• _SOURCE DATA_
== Segment start ==

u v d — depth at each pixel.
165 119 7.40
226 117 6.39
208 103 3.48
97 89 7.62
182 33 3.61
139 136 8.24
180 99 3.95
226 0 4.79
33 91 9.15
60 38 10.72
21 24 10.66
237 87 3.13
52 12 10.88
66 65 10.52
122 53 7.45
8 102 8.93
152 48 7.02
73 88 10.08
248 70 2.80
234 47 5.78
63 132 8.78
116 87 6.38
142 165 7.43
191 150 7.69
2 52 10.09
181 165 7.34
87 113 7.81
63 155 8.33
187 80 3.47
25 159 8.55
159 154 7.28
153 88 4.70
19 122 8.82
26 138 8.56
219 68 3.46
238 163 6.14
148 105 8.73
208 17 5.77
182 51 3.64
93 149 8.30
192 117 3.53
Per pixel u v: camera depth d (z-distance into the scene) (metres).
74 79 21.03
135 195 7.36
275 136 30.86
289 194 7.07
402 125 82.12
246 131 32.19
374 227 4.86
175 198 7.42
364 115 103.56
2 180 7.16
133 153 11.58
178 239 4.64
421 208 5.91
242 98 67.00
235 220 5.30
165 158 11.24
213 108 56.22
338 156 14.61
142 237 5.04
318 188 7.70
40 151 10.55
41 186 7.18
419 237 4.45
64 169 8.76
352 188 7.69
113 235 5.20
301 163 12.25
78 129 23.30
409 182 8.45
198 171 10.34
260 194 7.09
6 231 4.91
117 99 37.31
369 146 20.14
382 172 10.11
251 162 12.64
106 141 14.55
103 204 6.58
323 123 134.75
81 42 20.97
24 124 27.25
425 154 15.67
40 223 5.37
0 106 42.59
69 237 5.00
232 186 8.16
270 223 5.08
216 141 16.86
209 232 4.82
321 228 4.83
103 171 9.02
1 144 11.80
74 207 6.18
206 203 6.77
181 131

== Segment end ==

• _PROBLEM DETAILS_
Word for word, restate the lines from the one holding "301 163 12.25" to the last line of the records.

• _RESULT FOR THIS EXERCISE_
301 163 12.25
78 129 23.30
409 182 8.45
198 171 10.34
260 194 7.09
6 231 4.91
117 99 37.31
369 146 20.14
382 172 10.11
251 162 12.64
106 141 14.55
103 204 6.58
323 123 134.75
81 42 20.97
24 124 27.25
425 154 15.67
40 223 5.37
0 106 42.59
69 237 5.00
232 186 8.16
270 223 5.08
216 141 16.86
209 232 4.82
321 228 4.83
103 171 9.02
1 144 11.80
74 207 6.18
206 203 6.77
181 131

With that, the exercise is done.